Additionally, the automated process is more cost-effective. Human capital spend drops as a result of time savings, and better business decisions are made. PWC estimate this cost reduction to amount to between 35 and 46 percent.
There’s no doubt that finance departments freed from slow and time-consuming manual data entry are going to be happier places to be.
As Patrick Benson, Chief Information Officer at ClubCorp put it, “We’re looking for the systems to take out a lot of the heavy lifting from finance’s work, the day-to-day noise that can distract people from thinking strategically, because they’re so exhausted from dealing with the tactical.”
Automating global payroll operations with a technology platform such as Payslip means that payroll/finance teams have to deal with fewer mistakes.
Finance professionals have more time to learn new skills and develop the more interesting and rewarding aspects of their job. They will enjoy increased job satisfaction. But even better, they will be more promotable and more employable when it’s time to change companies.
As the much-cited business mantra goes, “What happens if we train them and they leave? What happens if we don’t and they stay?”
And if you don’t automate?
Finance leaders that don’t factor automation into their company strategy risk losing out to competitors who are receiving the full benefit of big data insights. A non-automated financial organisation will run at low efficiency, costing the business time and money which may effect total company value.

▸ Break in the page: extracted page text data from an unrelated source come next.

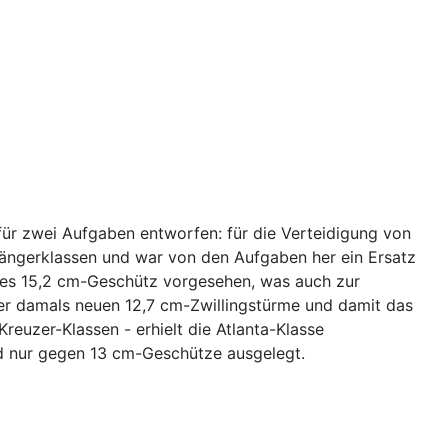
 für zwei Aufgaben entworfen: für die Verteidigung von
gängerklassen und war von den Aufgaben her ein Ersatz
ues 15,2 cm-Geschütz vorgesehen, was auch zur
t der damals neuen 12,7 cm-Zwillingstürme und damit das
euzer-Klassen - erhielt die Atlanta-Klasse
d nur gegen 13 cm-Geschütze ausgelegt.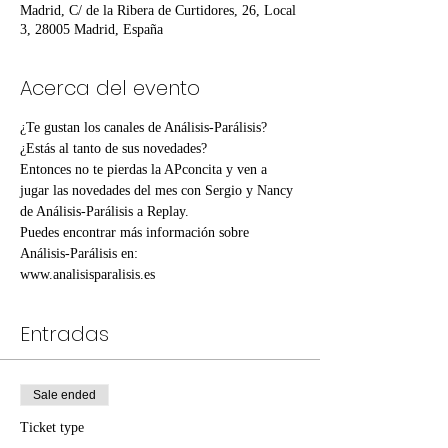
Madrid, C/ de la Ribera de Curtidores, 26, Local
3, 28005 Madrid, España
Acerca del evento
¿Te gustan los canales de Análisis-Parálisis? 
¿Estás al tanto de sus novedades?
Entonces no te pierdas la APconcita y ven a 
jugar las novedades del mes con Sergio y Nancy 
de Análisis-Parálisis a Replay.
Puedes encontrar más información sobre 
Análisis-Parálisis en:
www.analisisparalisis.es
Entradas
Sale ended
Ticket type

Finally, without the predictive financial data that automated analytics offers, businesses may be ill-prepared to handle change, expand or enter new markets.
Challenges to overcome
Of course, automation and digital transformation are not without their challenges. CFOs need to assess the existing infrastructure, workforce, processes and culture in order to organise successful change management, according to Soderberg.
He suggests that a successful transition should be founded under “three organizing principles.”

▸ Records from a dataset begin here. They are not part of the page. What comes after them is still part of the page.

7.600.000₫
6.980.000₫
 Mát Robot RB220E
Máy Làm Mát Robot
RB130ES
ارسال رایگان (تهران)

Effective change management
“The biggest risk on a transformation journey is that you don’t take the organisation with you. Otherwise, you arrive at your destination, but you’re all alone.” So says Gerd Graehsler, Group CFO of the Safilo Group.
The first step is to reassure teams that the computers aren’t replacing them. Indeed, according to PWC’s Finance Effectiveness Benchmark Report 2017, staff pay actually increases by 25 percent following automation. Staff can also look forward to a new, faster and more efficient working environment.
As CFO, you may need to assess the current skillset of your staff and lay down a hiring strategy. It’s essential to ensure you have the relevant talent on board to see the change through. Top candidates should possess agility and critical thinking as well as technological know-how.
Enterprise Resource Planning System
Assess your existing ERP set-up and plan transformation in a way that feels appropriate. That may mean starting small. Pick an easy win, for example the most time-consuming task your team face. This will act as an example for the rest of the business as well as a trial for you and your team.
When undergoing change, remember that it will take time to see a return on investment. Though the initial costs may damage your immediate cash flow, the long-term benefits, including stronger strategy and better use of human resources, promise a decent return.
On the whole, CFOs report a saving of around 36 percent according to PWC, simply because of standardised reporting and simplified systems and processes.
The results speak for themselves. Top performers spend 20 percent less time gathering data following automation. For CFOs, this is an exciting opportunity to unlock resources already latent without your business to deliver better decision making, better people management and better costing.